OpenAI has introduced a new technique for website administrators to prohibit the company’s Web crawler from extracting information.
The company that created ChatGPT included instructions for disabling its Web crawler in its online documentation. Monday members of the AI community discovered the addition, but there was no official announcement.
In order to prevent GPTBot from scanning a site, it must be added to the robots.txt file alongside the site’s restricted areas. Crawlers such as Googlebot are prevented from accessing the entirety or a portion of a domain using the same method.
Additionally, the corporation validated the IP address block used by the crawler. Instead of using robots.txt, an administrator could simply block these addresses.
GPTBot’s method requires users to opt out of monitoring, necessitating proactive measures on the part of website administrators. Unless an administrator specifically adds GPTBot to a site’s robots.txt file to halt the crawler, data may be used in future models.
Some people have quoted that OpenAI’s action may enable the company to lobby for anti-scraping legislation or defend itself against future actions.
However, it is doubtful that already collected data would be exempt from legislative scrutiny. GPT-4, for instance, was introduced in March 2023 utilizing data already included in training sets.
OpenAI has trained its models with additional datasets, including Common Crawl. The crawler program used to generate the data, CCBot, can also be blocked via robots.txt code. However, GPTBot is a dedicated crawler for the organization.
In addition to being able to block the crawler, the detection of the GPTBot has other conceivable applications. Following the identification of the crawler, a single suggestion has provided OpenAI with various responses. OpenAI’s stated goal for the crawler is for its AI models to become more precise and possess enhanced capabilities and safety.
What is a crawler and why is it necessary for OpenAI?
A Web crawler is a bot that traverses the World Wide Web methodically, accumulating data along the way.

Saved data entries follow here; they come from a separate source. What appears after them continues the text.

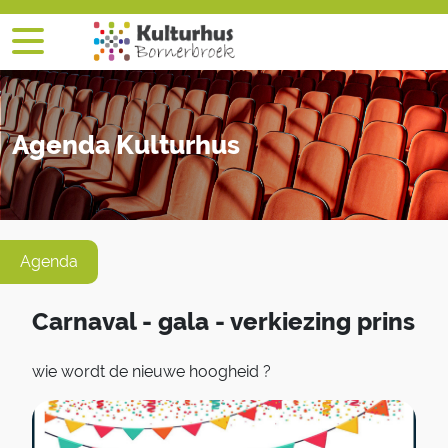
Agenda Kulturhus
Agenda
Carnaval - gala - verkiezing prins
wie wordt de nieuwe hoogheid ?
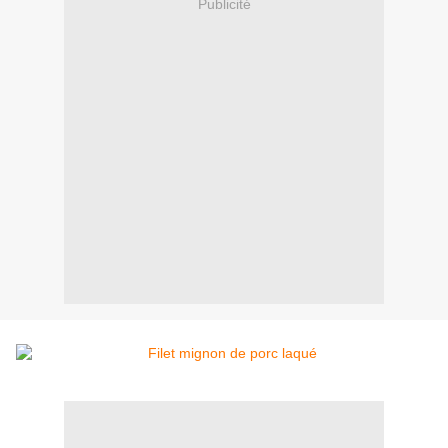
Publicité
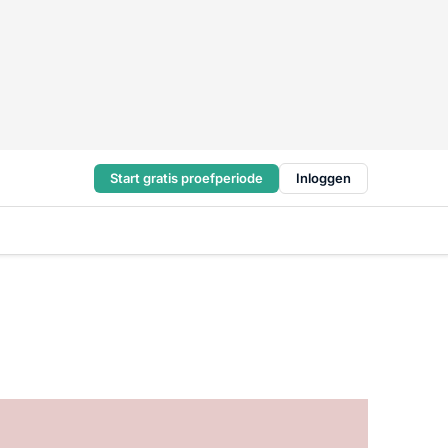
Start gratis proefperiode
Inloggen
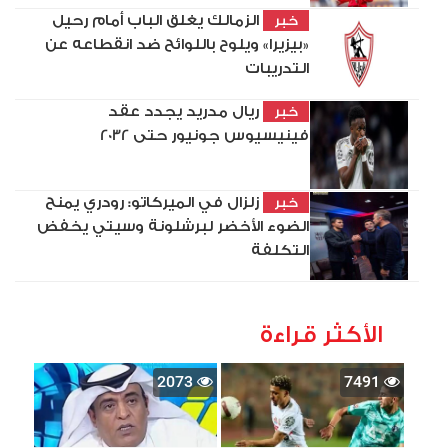
الزمالك يغلق الباب أمام رحيل
خبر
«بيزيرا» ويلوح باللوائح ضد انقطاعه عن
التدريبات
ريال مدريد يجدد عقد
خبر
فينيسيوس جونيور حتى 2032
زلزال في الميركاتو: رودري يمنح
خبر
الضوء الأخضر لبرشلونة وسيتي يخفض
التكلفة
الأكثر قراءة
2073
7491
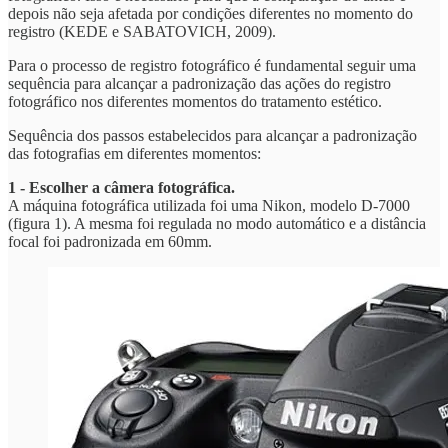
depois não seja afetada por condições diferentes no momento do
registro (KEDE e SABATOVICH, 2009).
Para o processo de registro fotográfico é fundamental seguir uma
sequência para alcançar a padronização das ações do registro
fotográfico nos diferentes momentos do tratamento estético.
Sequência dos passos estabelecidos para alcançar a padronização
das fotografias em diferentes momentos:
1 - Escolher a câmera fotográfica.
A máquina fotográfica utilizada foi uma Nikon, modelo D-7000
(figura 1). A mesma foi regulada no modo automático e a distância
focal foi padronizada em 60mm.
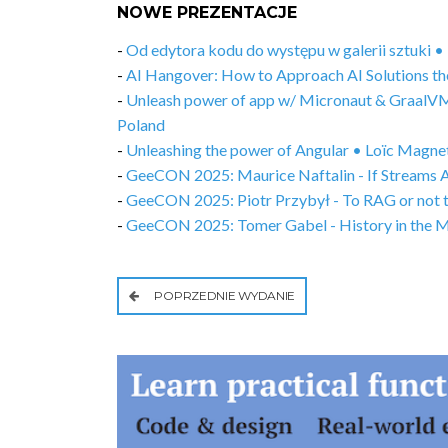
NOWE PREZENTACJE
-
Od edytora kodu do występu w galerii sztuki
-
AI Hangover: How to Approach AI Solutions t
-
Unleash power of app w/ Micronaut & GraalVM
Poland
-
Unleashing the power of Angular • Loïc Magn
-
GeeCON 2025: Maurice Naftalin - If Streams Ar
-
GeeCON 2025: Piotr Przybył - To RAG or not
-
GeeCON 2025: Tomer Gabel - History in the 
POPRZEDNIE WYDANIE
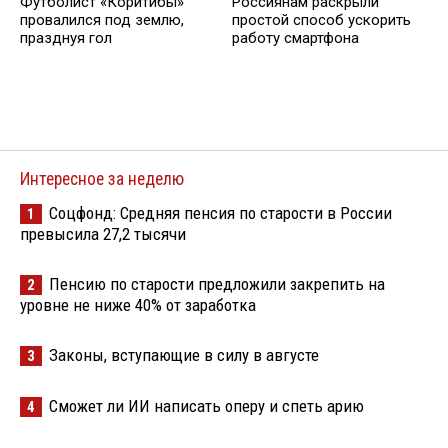
Футболист «Коритибы»
Россиянам раскрыли
провалился под землю,
простой способ ускорить
празднуя гол
работу смартфона
Интересное за неделю
Соцфонд: Средняя пенсия по старости в России
1
превысила 27,2 тысячи
Пенсию по старости предложили закрепить на
2
уровне не ниже 40% от заработка
Законы, вступающие в силу в августе
3
Сможет ли ИИ написать оперу и спеть арию
4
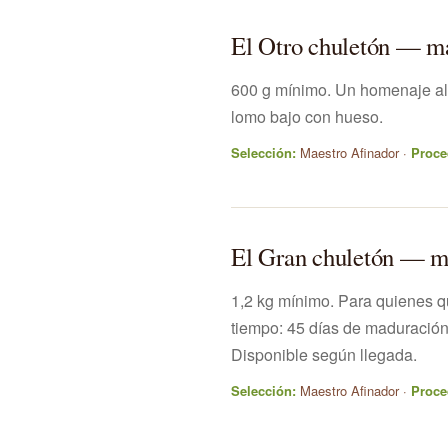
El Otro chuletón — m
600 g mínimo. Un homenaje al 
lomo bajo con hueso.
Selección:
Maestro Afinador ·
Proce
El Gran chuletón — m
1,2 kg mínimo. Para quienes q
tiempo: 45 días de maduración
Disponible según llegada.
Selección:
Maestro Afinador ·
Proce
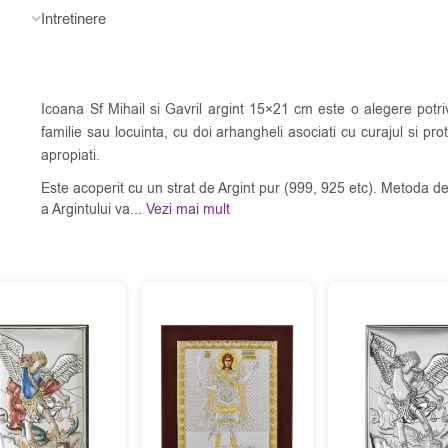
Intretinere
Icoana Sf Mihail si Gavril argint 15×21 cm este o alegere potri
familie sau locuinta, cu doi arhangheli asociati cu curajul si prot
apropiati.
Este acoperit cu un strat de Argint pur (999, 925 etc). Metoda de
a Argintului va...
Vezi mai mult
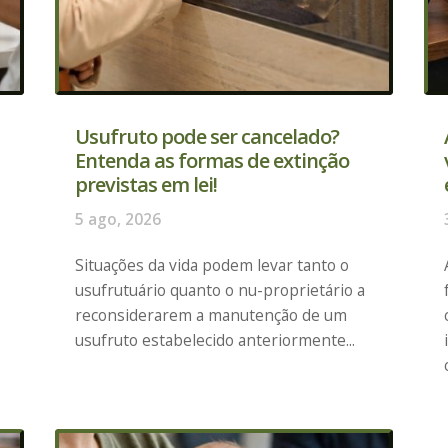
Usufruto pode ser cancelado?
Entenda as formas de extinção
previstas em lei!
5 ago, 2026
Situações da vida podem levar tanto o
usufrutuário quanto o nu-proprietário a
reconsiderarem a manutenção de um
usufruto estabelecido anteriormente...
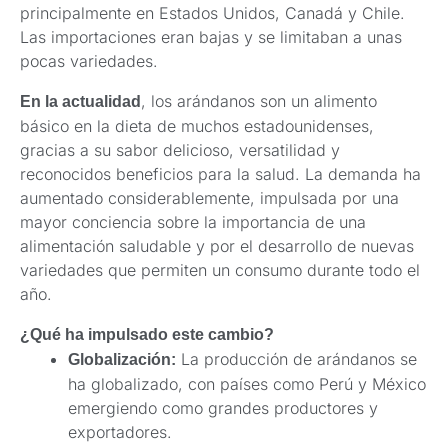
principalmente en Estados Unidos, Canadá y Chile.
Las importaciones eran bajas y se limitaban a unas
pocas variedades.
, los arándanos son un alimento
En la actualidad
básico en la dieta de muchos estadounidenses,
gracias a su sabor delicioso, versatilidad y
reconocidos beneficios para la salud. La demanda ha
aumentado considerablemente, impulsada por una
mayor conciencia sobre la importancia de una
alimentación saludable y por el desarrollo de nuevas
variedades que permiten un consumo durante todo el
año.
¿Qué ha impulsado este cambio?
La producción de arándanos se
Globalización:
ha globalizado, con países como Perú y México
emergiendo como grandes productores y
exportadores.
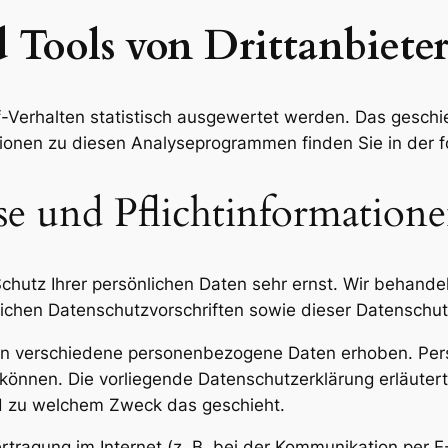
 Tools von Drittanbiete
-Verhalten statistisch ausgewertet werden. Das geschi
tionen zu diesen Analyseprogrammen finden Sie in der 
e und Pflichtinformation
Schutz Ihrer persönlichen Daten sehr ernst. Wir behan
ichen Datenschutzvorschriften sowie dieser Datenschut
en verschiedene personenbezogene Daten erhoben. Per
n können. Die vorliegende Datenschutzerklärung erläute
und zu welchem Zweck das geschieht.
tragung im Internet (z. B. bei der Kommunikation per E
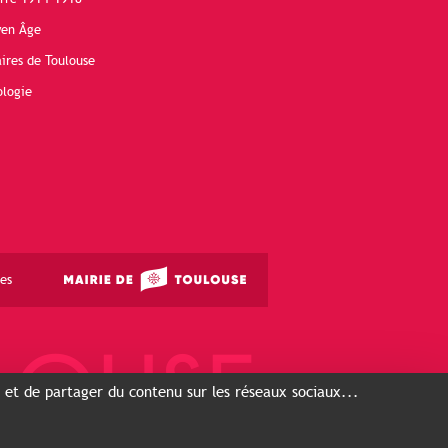
yen Âge
ires de Toulouse
ologie
es
s et de partager du contenu sur les réseaux sociaux...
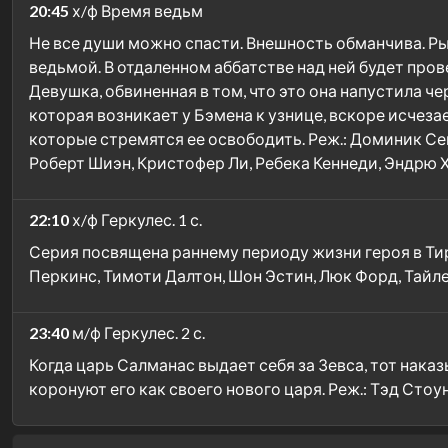
20:45
х/ф Время ведьм
Не все души можно спасти. Внешность обманчива. Рыц
ведьмой. В отдаленном аббатстве над ней будет пров
Девушка, обвиненная в том, что это она напустила ч
которая возникает у Бэмена к узнице, вскоре исчез
которые стремятся ее освободить. Реж.: Доминик Сен
Роберт Шиэн, Кристофер Ли, Ребека Кеннеди, Эндрю Х
22:10
х/ф Геркулес. 1 с.
Серия посвящена раннему периоду жизни героя в Тири
Перкинс, Тимоти Далтон, Шон Эстин, Люк Форд, Тайл
23:40
м/ф Геркулес. 2 с.
Когда царь Салманас выдает себя за Зевса, тот нак
коронуют его как своего нового царя. Реж.: Тэд Стоу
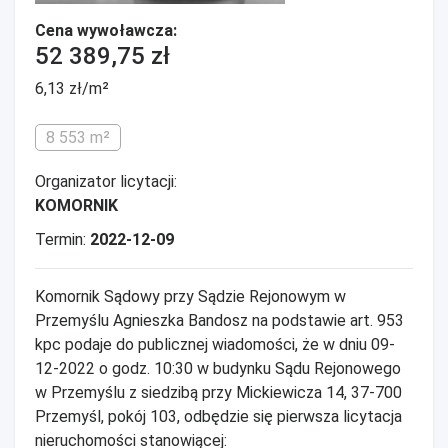
Cena wywoławcza:
52 389,75 zł
6,13 zł/m²
8 553 m²
Organizator licytacji:
KOMORNIK
Termin:
2022-12-09
Komornik Sądowy przy Sądzie Rejonowym w
Przemyślu Agnieszka Bandosz na podstawie art. 953
kpc podaje do publicznej wiadomości, że w dniu 09-
12-2022 o godz. 10:30 w budynku Sądu Rejonowego
w Przemyślu z siedzibą przy Mickiewicza 14, 37-700
Przemyśl, pokój 103, odbędzie się pierwsza licytacja
nieruchomości stanowiącej:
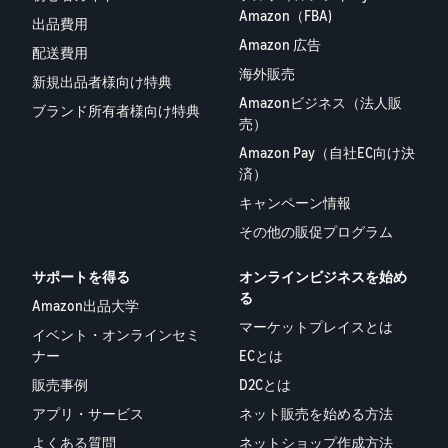
Amazon（FBA)
出品費用
Amazon 広告
配送費用
海外販売
新規出品者様向け特典
Amazonビジネス（法人販
ブランド所有者様向け特典
売）
Amazon Pay（自社EC向け決
済）
キャンペーン情報
その他の販促プログラム
サポートを得る
オンラインビジネスを始め
る
Amazon出品大学
マーケットプレイスとは
イベント・オンラインセミ
ナー
ECとは
販売事例
D2Cとは
アプリ・サービス
ネット販売を始める方法
よくある質問
ネットショップ作成方法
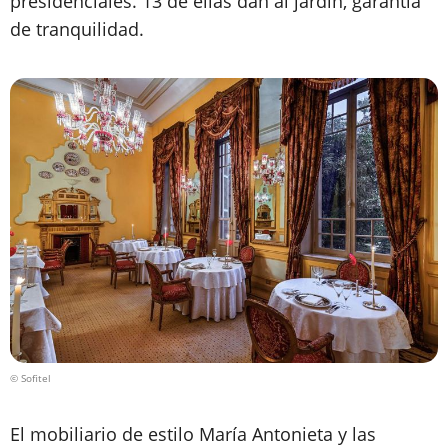
presidenciales. 13 de ellas dan al jardín, garantía
de tranquilidad.
© Sofitel
El mobiliario de estilo María Antonieta y las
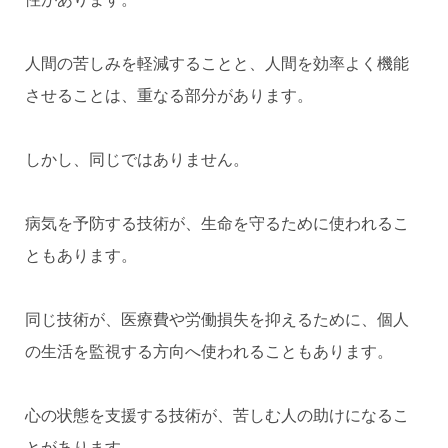
人間の苦しみを軽減することと、人間を効率よく機能
させることは、重なる部分があります。
しかし、同じではありません。
病気を予防する技術が、生命を守るために使われるこ
ともあります。
同じ技術が、医療費や労働損失を抑えるために、個人
の生活を監視する方向へ使われることもあります。
心の状態を支援する技術が、苦しむ人の助けになるこ
とがあります。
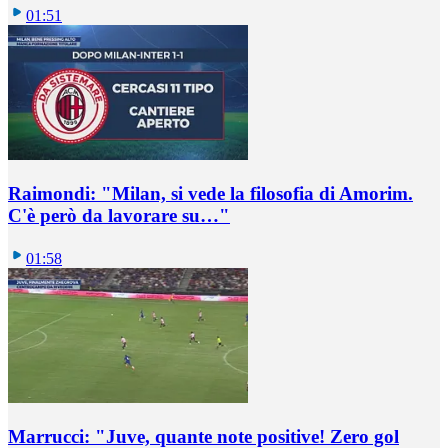
01:51
Raimondi: "Milan, si vede la filosofia di Amorim.
C'è però da lavorare su…"
01:58
Marrucci: "Juve, quante note positive! Zero gol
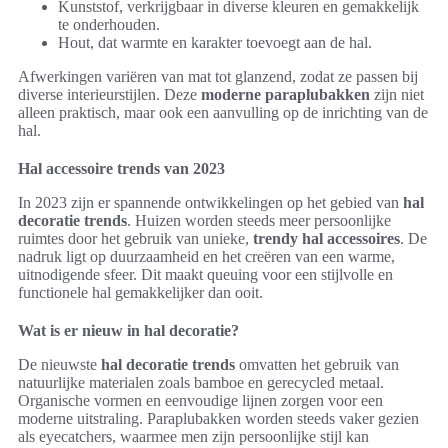
Kunststof, verkrijgbaar in diverse kleuren en gemakkelijk
te onderhouden.
Hout, dat warmte en karakter toevoegt aan de hal.
Afwerkingen variëren van mat tot glanzend, zodat ze passen bij
diverse interieurstijlen. Deze
moderne paraplubakken
zijn niet
alleen praktisch, maar ook een aanvulling op de inrichting van de
hal.
Hal accessoire trends van 2023
In 2023 zijn er spannende ontwikkelingen op het gebied van
hal
decoratie trends
. Huizen worden steeds meer persoonlijke
ruimtes door het gebruik van unieke,
trendy hal accessoires
. De
nadruk ligt op duurzaamheid en het creëren van een warme,
uitnodigende sfeer. Dit maakt queuing voor een stijlvolle en
functionele hal gemakkelijker dan ooit.
Wat is er nieuw in hal decoratie?
De nieuwste
hal decoratie trends
omvatten het gebruik van
natuurlijke materialen zoals bamboe en gerecycled metaal.
Organische vormen en eenvoudige lijnen zorgen voor een
moderne uitstraling. Paraplubakken worden steeds vaker gezien
als eyecatchers, waarmee men zijn persoonlijke stijl kan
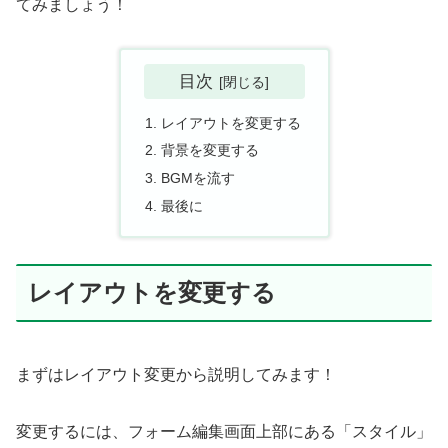
てみましょう！
目次
レイアウトを変更する
背景を変更する
BGMを流す
最後に
レイアウトを変更する
まずはレイアウト変更から説明してみます！
変更するには、フォーム編集画面上部にある「スタイル」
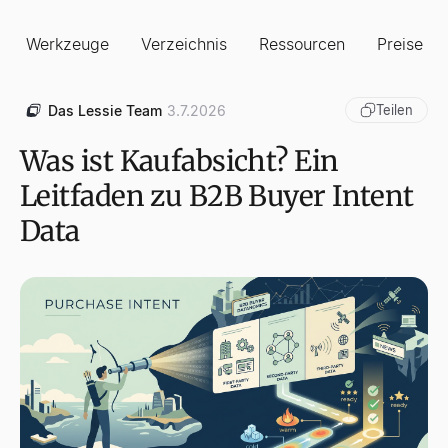
Werkzeuge
Verzeichnis
Ressourcen
Preise
Das Lessie Team
3.7.2026
Teilen
Was ist Kaufabsicht? Ein
Leitfaden zu B2B Buyer Intent
Data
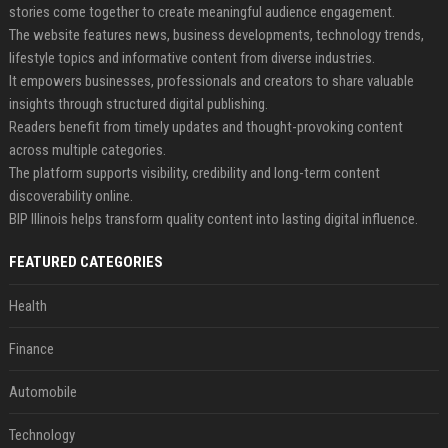
stories come together to create meaningful audience engagement.
The website features news, business developments, technology trends,
lifestyle topics and informative content from diverse industries.
It empowers businesses, professionals and creators to share valuable
insights through structured digital publishing.
Readers benefit from timely updates and thought-provoking content
across multiple categories.
The platform supports visibility, credibility and long-term content
discoverability online.
BIP Illinois helps transform quality content into lasting digital influence.
FEATURED CATEGORIES
Health
Finance
Automobile
Technology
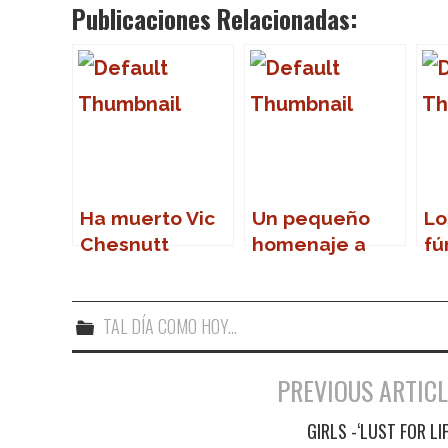
Publicaciones Relacionadas:
Ha muerto Vic
Un pequeño
Lo
Chesnutt
homenaje a
fú
Sergio
B
TAL DÍA COMO HOY...
PREVIOUS ARTICL
Navegación de entradas
GIRLS -‘LUST FOR LIF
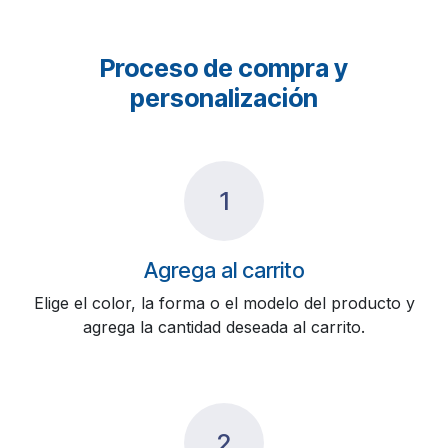
Proceso de compra y
personalización
1
Agrega al carrito
Elige el color, la forma o el modelo del producto y
agrega la cantidad deseada al carrito.
2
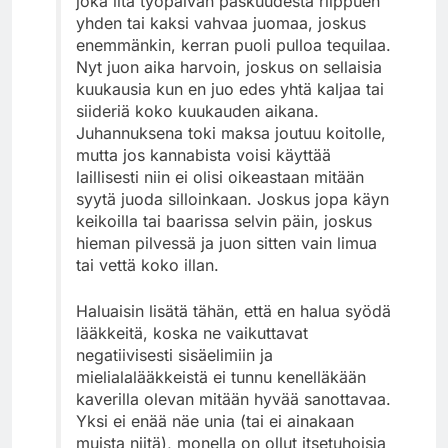
joka ilta työpäivän paskuudesta riippuen
yhden tai kaksi vahvaa juomaa, joskus
enemmänkin, kerran puoli pulloa tequilaa.
Nyt juon aika harvoin, joskus on sellaisia
kuukausia kun en juo edes yhtä kaljaa tai
siideriä koko kuukauden aikana.
Juhannuksena toki maksa joutuu koitolle,
mutta jos kannabista voisi käyttää
laillisesti niin ei olisi oikeastaan mitään
syytä juoda silloinkaan. Joskus jopa käyn
keikoilla tai baarissa selvin päin, joskus
hieman pilvessä ja juon sitten vain limua
tai vettä koko illan.
Haluaisin lisätä tähän, että en halua syödä
lääkkeitä, koska ne vaikuttavat
negatiivisesti sisäelimiin ja
mielialalääkkeistä ei tunnu kenelläkään
kaverilla olevan mitään hyvää sanottavaa.
Yksi ei enää näe unia (tai ei ainakaan
muista niitä), monella on ollut itsetuhoisia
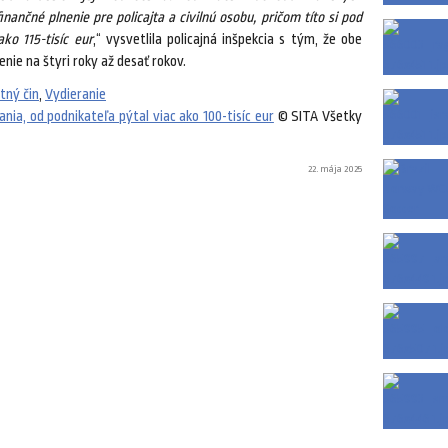
nčné plnenie pre policajta a civilnú osobu, pričom títo si pod
ako 115-tisíc eur
,“ vysvetlila policajná inšpekcia s tým, že obe
nie na štyri roky až desať rokov.
tný čin
,
Vydieranie
rania, od podnikateľa pýtal viac ako 100-tisíc eur
© SITA Všetky
22. mája 2025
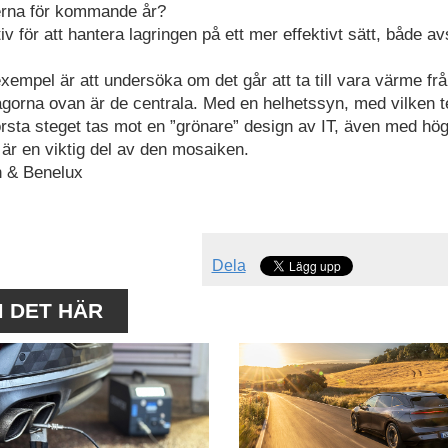
derna för kommande år?
iv för att hantera lagringen på ett mer effektivt sätt, både 
 exempel är att undersöka om det går att ta till vara värme fr
frågorna ovan är de centrala. Med en helhetssyn, med vilken t
örsta steget tas mot en ”grönare” design av IT, även med hö
 är en viktig del av den mosaiken.
en & Benelux
Dela
M DET HÄR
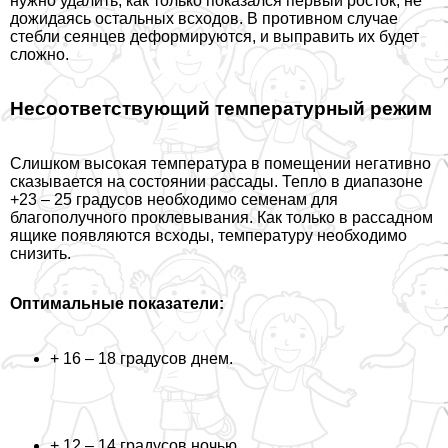
нужно удалить, как только показался первый росток, не
дожидаясь остальных всходов. В противном случае
стeбли сеянцев деформируются, и выправить их будет
сложно.
Несоответствующий температурный режим
Слишком высокая температура в помещении негативно
сказывается на состоянии рассады. Тепло в диапазоне
+23 – 25 градусов необходимо семенам для
благополучного проклевывания. Как только в рассадном
ящике появляются всходы, температуру необходимо
снизить.
Оптимальные показатели:
+ 16 – 18 градусов днем.
+ 12 – 14 градусов ночью.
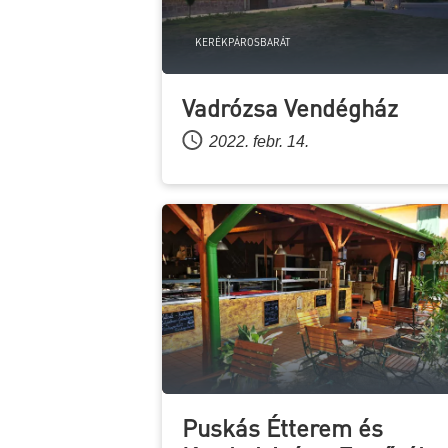
KERÉKPÁROSBARÁT
Vadrózsa Vendégház
2022. febr. 14.
Puskás Étterem és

This information is used by search engines like Google to construct an index for query purposes. Other applications include the archiving of Web pages. The robots.txt file is used to instruct crawler algorithms to index only specific web pages or nothing at all. If a crawler is omitted from this file, information accessible to the public will be collected.
Large language models, such as OpenAI’s, require training datasets in order to respond accurately to user queries. Web crawlers are the optimal way to generate these datasets. For instance, the Common Crawl program aims to provide a copy of the Internet for research and analysis.